Nearly 70 percent of the energy produced in the United States each year is wasted as heat. Much of that heat is less than 100 °C and emanates from things like computers, cars, or large industrial processes. A thin-film system was developed that can be applied to sources of waste heat like these to produce energy at levels unprecedented for this kind of technology.
The thin-film system uses a process called pyroelectric energy conversion that is well suited for tapping into waste-heat energy supplies below 100 °C, or low-quality waste heat. Pyroelectric energy conversion, like many systems that turn heat into energy, works best using thermodynamic cycles, similar to how a car engine works.

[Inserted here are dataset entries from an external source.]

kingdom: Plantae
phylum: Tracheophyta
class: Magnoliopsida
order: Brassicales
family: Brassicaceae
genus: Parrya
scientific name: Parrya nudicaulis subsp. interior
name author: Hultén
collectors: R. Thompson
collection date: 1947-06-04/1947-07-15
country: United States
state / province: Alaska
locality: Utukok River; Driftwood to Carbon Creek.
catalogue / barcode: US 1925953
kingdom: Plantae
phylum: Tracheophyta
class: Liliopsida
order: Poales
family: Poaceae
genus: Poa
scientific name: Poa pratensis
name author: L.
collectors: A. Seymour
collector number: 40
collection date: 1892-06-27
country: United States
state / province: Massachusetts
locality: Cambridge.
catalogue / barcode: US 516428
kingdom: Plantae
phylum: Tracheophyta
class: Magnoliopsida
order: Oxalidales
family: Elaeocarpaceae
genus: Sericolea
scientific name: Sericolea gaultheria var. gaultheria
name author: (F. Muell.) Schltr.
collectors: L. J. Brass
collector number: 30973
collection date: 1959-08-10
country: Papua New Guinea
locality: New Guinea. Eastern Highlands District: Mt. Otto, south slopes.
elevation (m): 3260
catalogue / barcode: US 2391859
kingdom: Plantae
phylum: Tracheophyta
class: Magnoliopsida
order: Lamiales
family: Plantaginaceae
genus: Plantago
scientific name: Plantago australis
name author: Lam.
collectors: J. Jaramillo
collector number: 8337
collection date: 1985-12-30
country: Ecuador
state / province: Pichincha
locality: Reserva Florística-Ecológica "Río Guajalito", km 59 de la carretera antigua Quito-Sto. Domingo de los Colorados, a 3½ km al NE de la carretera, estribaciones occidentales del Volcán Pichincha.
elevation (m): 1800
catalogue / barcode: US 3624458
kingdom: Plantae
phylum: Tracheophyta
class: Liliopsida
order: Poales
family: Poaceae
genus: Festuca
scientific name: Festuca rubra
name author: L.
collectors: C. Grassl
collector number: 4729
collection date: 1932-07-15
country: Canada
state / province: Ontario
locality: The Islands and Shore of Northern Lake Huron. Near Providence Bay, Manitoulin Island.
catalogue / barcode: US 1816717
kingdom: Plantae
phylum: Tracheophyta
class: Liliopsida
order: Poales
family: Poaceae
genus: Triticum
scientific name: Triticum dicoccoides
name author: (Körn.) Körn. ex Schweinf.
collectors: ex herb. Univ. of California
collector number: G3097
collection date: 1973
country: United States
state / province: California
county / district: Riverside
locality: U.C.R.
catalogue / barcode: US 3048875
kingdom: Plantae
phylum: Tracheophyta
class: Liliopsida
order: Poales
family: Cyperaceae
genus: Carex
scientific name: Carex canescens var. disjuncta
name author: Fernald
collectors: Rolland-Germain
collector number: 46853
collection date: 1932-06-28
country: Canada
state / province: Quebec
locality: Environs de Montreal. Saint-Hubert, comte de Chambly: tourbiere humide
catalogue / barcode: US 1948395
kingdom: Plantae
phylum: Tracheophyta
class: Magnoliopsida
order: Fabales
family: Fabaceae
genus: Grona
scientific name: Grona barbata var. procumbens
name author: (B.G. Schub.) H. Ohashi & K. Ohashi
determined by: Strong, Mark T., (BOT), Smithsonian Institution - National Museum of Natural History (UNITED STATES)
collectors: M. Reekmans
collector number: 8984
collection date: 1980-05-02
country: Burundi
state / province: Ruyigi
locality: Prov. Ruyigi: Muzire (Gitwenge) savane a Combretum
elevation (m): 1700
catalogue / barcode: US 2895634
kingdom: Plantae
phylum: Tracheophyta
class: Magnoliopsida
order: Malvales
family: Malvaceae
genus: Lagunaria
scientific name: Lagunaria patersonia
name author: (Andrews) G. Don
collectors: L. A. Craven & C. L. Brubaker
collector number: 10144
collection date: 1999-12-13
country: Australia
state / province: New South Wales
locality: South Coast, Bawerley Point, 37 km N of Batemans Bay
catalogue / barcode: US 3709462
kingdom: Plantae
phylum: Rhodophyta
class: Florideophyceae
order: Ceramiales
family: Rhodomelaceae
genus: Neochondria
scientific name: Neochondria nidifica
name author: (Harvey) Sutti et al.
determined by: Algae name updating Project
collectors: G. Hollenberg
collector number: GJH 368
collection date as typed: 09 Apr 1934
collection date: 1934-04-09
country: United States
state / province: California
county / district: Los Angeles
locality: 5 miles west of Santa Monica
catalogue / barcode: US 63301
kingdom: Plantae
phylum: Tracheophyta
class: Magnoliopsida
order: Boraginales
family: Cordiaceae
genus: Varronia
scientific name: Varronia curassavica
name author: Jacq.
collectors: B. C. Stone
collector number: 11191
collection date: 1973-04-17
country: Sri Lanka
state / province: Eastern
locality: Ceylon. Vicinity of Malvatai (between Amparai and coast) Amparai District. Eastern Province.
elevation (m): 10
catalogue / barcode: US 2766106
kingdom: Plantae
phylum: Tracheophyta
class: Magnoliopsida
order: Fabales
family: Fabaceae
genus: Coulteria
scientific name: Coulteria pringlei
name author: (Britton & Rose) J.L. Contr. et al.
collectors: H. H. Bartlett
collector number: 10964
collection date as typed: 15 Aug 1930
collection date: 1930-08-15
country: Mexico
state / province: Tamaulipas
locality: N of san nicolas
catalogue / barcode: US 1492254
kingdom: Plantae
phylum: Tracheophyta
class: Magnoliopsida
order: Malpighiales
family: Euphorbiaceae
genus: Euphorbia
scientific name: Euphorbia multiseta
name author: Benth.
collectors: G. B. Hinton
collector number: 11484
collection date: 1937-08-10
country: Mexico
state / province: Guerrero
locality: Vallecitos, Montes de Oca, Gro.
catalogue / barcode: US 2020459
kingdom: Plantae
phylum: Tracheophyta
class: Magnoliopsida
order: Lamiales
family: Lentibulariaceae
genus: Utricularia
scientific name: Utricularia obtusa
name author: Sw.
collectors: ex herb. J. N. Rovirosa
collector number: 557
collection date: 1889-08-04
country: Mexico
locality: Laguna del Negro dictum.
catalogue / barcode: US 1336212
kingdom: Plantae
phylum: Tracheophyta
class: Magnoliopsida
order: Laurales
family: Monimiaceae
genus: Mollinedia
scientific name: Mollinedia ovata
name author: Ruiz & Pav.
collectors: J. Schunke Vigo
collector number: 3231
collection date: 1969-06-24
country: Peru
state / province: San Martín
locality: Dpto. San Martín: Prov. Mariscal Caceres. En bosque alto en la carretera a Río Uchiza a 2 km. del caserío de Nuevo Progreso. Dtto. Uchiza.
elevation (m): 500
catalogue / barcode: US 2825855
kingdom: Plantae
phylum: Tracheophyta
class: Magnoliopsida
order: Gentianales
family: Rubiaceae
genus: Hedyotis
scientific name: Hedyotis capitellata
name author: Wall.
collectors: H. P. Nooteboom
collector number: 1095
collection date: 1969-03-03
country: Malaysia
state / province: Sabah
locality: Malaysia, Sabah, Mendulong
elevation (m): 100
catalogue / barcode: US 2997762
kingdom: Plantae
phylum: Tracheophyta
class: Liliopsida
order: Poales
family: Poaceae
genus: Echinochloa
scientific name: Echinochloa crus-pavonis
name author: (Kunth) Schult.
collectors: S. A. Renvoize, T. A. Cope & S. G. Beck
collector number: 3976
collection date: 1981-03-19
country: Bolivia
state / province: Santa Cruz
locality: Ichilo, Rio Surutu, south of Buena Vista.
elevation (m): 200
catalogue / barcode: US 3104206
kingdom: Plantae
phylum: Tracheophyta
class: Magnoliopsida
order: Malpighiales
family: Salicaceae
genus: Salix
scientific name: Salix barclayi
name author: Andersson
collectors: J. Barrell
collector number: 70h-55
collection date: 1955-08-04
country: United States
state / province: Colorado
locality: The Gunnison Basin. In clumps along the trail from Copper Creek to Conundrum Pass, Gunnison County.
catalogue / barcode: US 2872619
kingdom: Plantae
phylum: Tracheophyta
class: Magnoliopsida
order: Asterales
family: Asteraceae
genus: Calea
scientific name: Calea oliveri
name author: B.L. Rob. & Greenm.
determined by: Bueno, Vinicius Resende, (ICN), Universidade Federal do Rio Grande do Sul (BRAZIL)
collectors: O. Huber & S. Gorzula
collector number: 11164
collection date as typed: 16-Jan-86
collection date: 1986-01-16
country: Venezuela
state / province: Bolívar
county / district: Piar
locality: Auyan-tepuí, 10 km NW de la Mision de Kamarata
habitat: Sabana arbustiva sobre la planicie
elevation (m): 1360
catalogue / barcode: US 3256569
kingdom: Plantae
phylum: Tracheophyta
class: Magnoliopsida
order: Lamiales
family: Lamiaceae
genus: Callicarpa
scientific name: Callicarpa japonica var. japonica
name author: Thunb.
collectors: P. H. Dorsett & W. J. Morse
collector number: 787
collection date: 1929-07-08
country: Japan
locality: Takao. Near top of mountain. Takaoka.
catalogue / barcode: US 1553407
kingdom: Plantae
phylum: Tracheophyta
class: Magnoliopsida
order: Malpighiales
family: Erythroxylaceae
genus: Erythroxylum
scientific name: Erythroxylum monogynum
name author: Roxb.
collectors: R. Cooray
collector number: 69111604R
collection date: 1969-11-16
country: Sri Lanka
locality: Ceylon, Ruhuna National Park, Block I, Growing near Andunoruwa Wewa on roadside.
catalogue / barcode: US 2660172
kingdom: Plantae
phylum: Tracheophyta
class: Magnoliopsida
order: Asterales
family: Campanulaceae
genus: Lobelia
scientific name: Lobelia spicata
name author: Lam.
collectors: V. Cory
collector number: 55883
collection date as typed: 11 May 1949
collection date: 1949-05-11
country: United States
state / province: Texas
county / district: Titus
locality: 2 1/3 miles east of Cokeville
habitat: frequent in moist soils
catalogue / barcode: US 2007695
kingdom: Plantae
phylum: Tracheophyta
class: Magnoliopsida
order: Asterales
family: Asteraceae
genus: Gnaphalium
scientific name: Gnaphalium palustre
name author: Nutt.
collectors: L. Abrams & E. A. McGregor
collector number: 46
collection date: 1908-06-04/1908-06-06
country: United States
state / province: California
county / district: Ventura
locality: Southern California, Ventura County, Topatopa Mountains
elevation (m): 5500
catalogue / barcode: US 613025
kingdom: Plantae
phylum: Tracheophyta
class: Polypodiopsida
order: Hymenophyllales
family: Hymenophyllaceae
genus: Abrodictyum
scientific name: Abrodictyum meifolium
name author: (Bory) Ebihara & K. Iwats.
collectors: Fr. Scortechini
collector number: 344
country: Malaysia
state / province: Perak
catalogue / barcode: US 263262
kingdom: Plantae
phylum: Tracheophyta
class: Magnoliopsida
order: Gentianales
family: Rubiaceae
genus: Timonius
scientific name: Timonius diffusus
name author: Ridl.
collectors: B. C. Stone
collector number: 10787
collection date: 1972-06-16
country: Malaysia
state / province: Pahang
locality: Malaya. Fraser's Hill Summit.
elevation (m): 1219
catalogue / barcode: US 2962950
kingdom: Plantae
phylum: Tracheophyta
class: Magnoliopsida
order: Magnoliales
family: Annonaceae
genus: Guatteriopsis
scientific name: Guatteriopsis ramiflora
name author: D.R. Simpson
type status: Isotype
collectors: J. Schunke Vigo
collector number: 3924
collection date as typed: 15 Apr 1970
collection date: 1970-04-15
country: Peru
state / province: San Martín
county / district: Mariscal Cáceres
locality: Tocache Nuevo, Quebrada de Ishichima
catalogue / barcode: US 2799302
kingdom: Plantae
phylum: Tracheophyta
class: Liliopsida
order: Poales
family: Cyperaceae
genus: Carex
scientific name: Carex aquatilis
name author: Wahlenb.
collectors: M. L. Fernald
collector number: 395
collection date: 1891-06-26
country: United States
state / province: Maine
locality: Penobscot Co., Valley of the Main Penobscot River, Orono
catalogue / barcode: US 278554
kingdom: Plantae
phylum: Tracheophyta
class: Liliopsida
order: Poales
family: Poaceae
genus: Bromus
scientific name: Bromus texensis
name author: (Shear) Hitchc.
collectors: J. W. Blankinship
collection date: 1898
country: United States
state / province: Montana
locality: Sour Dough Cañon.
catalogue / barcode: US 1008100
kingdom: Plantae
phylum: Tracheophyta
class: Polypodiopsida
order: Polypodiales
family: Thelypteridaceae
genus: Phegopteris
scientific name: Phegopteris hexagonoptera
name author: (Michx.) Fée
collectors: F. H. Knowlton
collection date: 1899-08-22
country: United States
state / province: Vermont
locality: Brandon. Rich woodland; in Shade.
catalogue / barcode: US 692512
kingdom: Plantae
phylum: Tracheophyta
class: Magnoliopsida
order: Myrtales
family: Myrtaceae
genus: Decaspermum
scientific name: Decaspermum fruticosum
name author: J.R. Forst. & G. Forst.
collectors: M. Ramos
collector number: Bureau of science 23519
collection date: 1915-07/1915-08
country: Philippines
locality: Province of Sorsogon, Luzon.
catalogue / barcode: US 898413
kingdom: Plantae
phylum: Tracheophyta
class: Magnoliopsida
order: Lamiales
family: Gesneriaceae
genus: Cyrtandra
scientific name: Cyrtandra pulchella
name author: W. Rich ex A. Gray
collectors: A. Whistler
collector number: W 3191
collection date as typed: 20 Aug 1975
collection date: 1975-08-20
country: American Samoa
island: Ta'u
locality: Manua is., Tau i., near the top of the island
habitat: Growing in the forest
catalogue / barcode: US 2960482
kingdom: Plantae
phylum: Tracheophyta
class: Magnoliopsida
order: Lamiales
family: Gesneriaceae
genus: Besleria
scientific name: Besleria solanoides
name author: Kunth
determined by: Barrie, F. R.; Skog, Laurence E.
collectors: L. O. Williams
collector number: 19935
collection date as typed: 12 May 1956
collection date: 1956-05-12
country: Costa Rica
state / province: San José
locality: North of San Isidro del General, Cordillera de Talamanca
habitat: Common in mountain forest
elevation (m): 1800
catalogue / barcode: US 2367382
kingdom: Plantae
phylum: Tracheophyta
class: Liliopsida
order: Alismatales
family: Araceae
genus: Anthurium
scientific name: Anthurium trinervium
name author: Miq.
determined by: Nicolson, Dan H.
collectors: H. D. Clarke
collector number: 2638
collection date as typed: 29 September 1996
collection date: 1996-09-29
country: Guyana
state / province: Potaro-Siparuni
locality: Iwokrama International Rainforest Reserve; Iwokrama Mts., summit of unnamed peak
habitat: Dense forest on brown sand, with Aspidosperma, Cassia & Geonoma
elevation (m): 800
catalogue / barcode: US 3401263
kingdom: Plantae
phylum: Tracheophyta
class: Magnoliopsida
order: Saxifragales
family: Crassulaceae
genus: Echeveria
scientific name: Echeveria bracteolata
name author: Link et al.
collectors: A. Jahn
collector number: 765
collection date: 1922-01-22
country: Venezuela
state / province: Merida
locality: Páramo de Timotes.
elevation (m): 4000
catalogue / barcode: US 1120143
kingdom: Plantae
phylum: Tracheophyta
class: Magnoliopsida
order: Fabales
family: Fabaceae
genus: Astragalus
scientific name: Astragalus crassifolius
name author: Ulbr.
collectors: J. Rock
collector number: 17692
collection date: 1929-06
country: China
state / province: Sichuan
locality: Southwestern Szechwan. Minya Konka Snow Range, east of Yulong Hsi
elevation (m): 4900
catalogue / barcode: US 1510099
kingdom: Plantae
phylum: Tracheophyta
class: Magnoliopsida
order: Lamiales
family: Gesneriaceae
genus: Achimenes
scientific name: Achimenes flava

But unlike a car engine, pyroelectric energy conversion can be realized entirely in the solid state with no moving parts as it turns waste heat into electricity.
This nanoscopic thin-film technology might be particularly attractive for installing on and harvesting waste heat from high-speed electronics but could have a large scope of applications. For fluctuating heat sources, the thin film can turn waste heat into usable energy with higher energy density (1.06 Joules per cubic centimeter), power density (526 Watts per cubic centimeter), and efficiency levels (19 percent of Carnot efficiency, which is the standard unit of measurement for the efficiency of a heat engine) than other forms of pyro-electric energy conversion.
Thin-film versions of materials 50-100 nanometers thick were synthesized. The pyroelectric-device structures based on these films were fabricated and tested. These structures allow simultaneous measurement of temperature and electrical currents created, and source heat to test the device’s power generation capabilities — all on a film that is less than 100 nanometers thick.